The heartbreaking reality of the present confronts us with the reality that the long road toward justice and equal opportunity that Brown promised continues, and may be getting longer. The anniversary of the Supreme Court's historic decision offers a national opportunity for self-reflection. Some of the political and policy formulas that gave us initial progress on racial integration in public school have been stymied by ideologically driven court decisions. Racial integration worked for close to two decades in Charlotte, North Carolina, enjoying broad support in the city. But in 1991 the Supreme Court ruled, in Board of Education of Oklahoma City v. Dowell, that school districts under enforced desegregation orders no longer needed federal supervision if they seemed unlikely to resegregate. According to "Children of the Dream," the city's public schools have since reversed two decades of success, and over half the city's black and Latino students go to schools where 90% of their classmates look like them. Thus legal decisions that opened up educational opportunities in one era turned into political weapons to slam these doors shut in another. The injustice remained the same, only our policy solutions and moral understanding of these issues changed.

And beyond the world of policy, at a more fundamental level, the national mind remains divided on the matter of racial justice -- too many believe it's already been achieved, or worse, debate whether it's a moral necessity to pursue it at all.

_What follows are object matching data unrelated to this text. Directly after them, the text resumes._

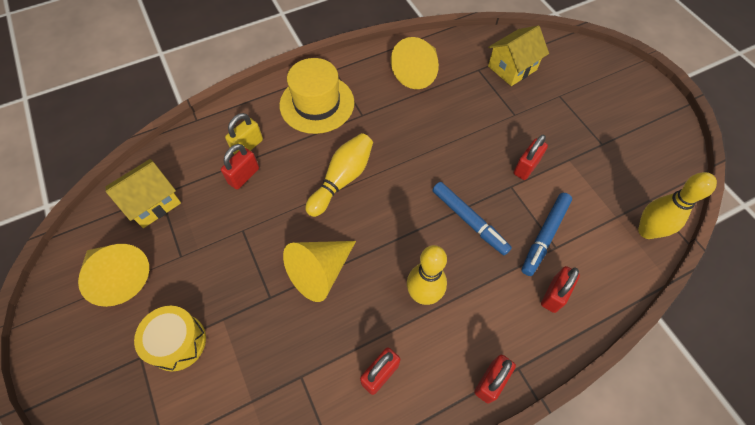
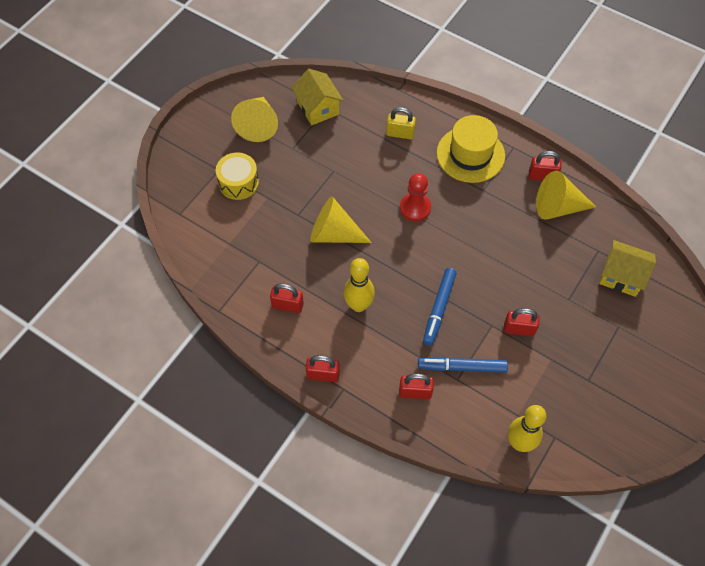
camera: 60 degrees right, 0 degrees up
(152, 202) = (318, 108): yellow house -> yellow house turned 45 degrees clockwise
(244, 176) = (374, 146): red padlock -> red padlock (542, 176)
(342, 179) = (415, 208): yellow bowling pin -> red pawn

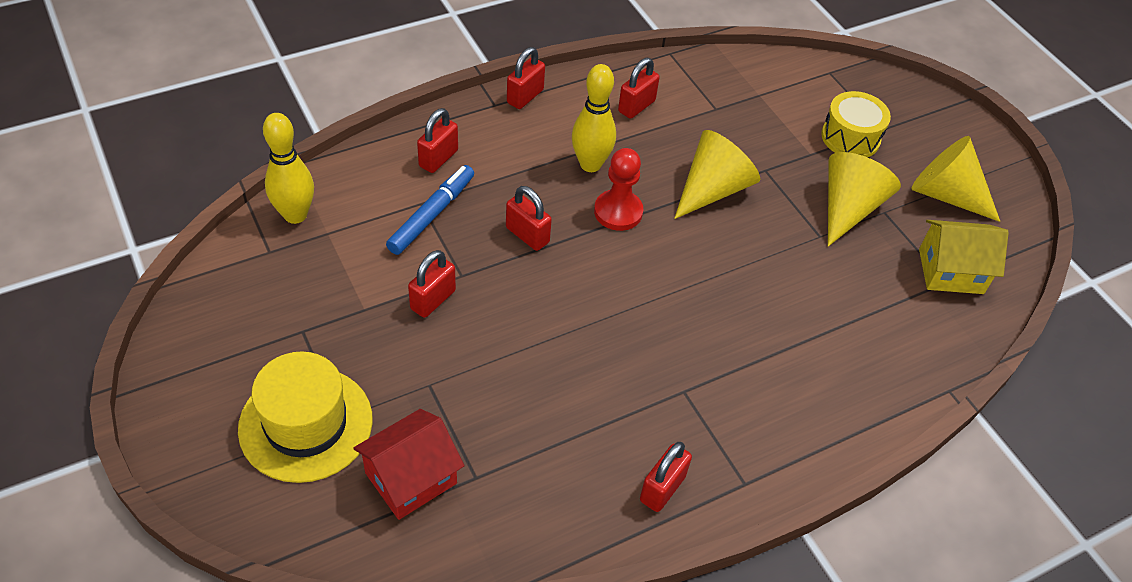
camera: 115 degrees right, 10 degrees down
(400, 133) = (852, 344): yellow padlock -> none
(415, 208) = (702, 292): red pawn -> red pawn (618, 212)
(439, 308) = (527, 235): blue marker -> red padlock
(470, 154) = (762, 413): yellow hat -> yellow hat (306, 424)
(558, 207) = (590, 472): yellow cone -> yellow cone (848, 208)
(621, 276) = (411, 478): yellow house -> red house

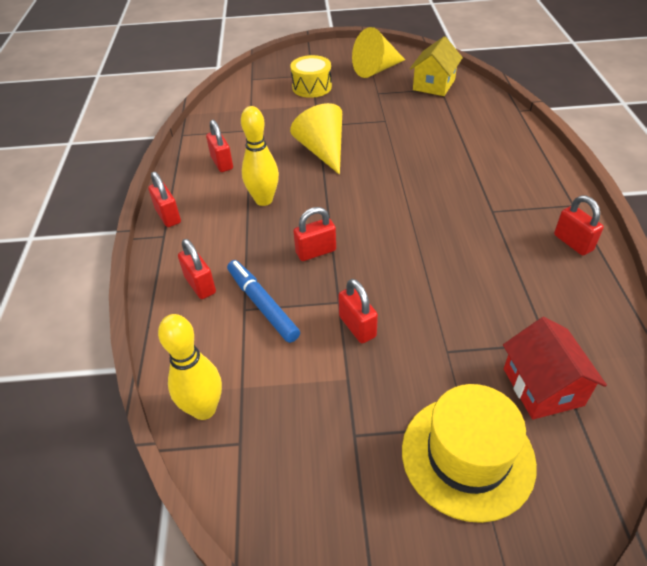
camera: 60 degrees left, 5 degrees down
(618, 212) = (318, 198): red pawn -> none
(848, 208) = (368, 104): yellow cone -> none

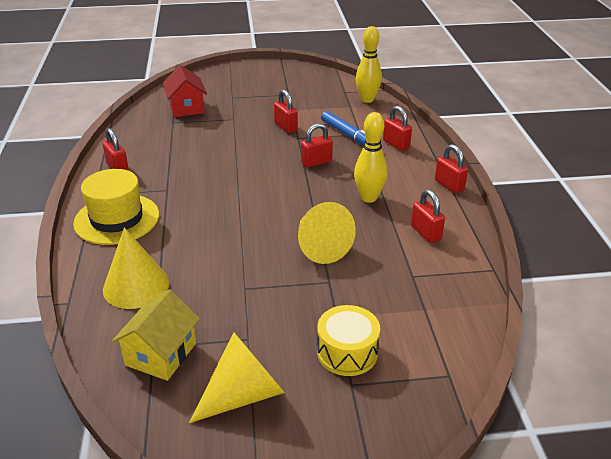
camera: 175 degrees right, 10 degrees down
(467, 456) = (235, 90): yellow hat -> yellow hat (117, 219)
(473, 120) = (136, 286): none -> yellow cone

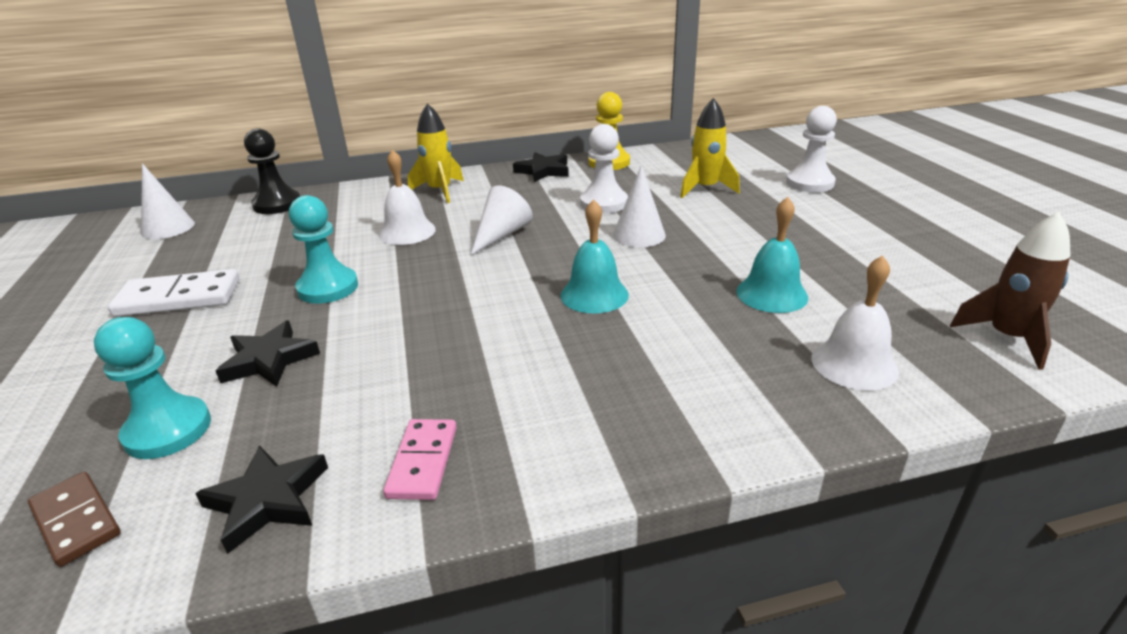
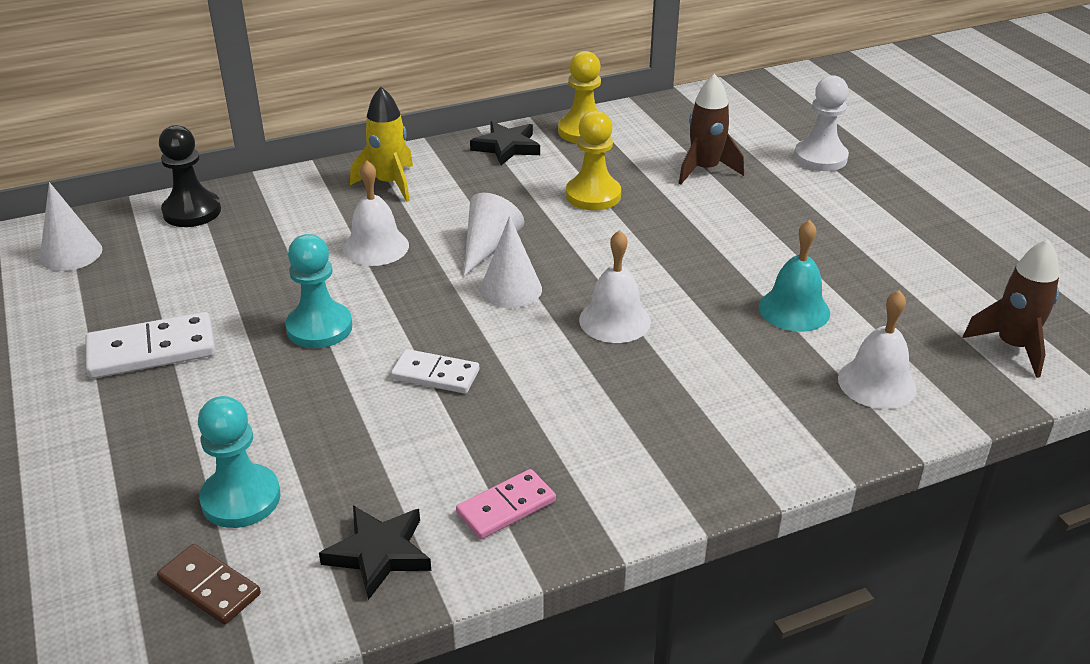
camera: 10 degrees left, 5 degrees up
(269, 360) = (301, 418): black star -> none
(410, 331) = (435, 375): none -> white domino
(423, 461) = (506, 507): pink domino -> pink domino turned 60 degrees clockwise
(594, 295) = (615, 320): turquoise bell -> white bell
(603, 203) = (593, 195): white pawn -> yellow pawn
(639, 235) = (643, 240): white cone -> white cone (511, 289)
(705, 189) = (704, 170): yellow rocket -> brown rocket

Memory increasingly plays a large role in how we define racial progress. The desegregation of public schools, the integration of public accommodations, voting rights and fair housing legislation have become rightfully celebrated symbols of racial progress. Yet these examples obscure as much as they reveal. Segregation, by race and class, remains a large, often unspoken, part of American identity in the 21st century. Yet, in contrast to the civil rights era, we now collectively define such inequality as the legal, ethical, and moral consequence of individual and familial choice, rather than the continuation of a sprawling system of injustice once known as Jim Crow. The anniversary of the Brown decision reminds us that Jim Crow remains frighteningly alive and present in our own time.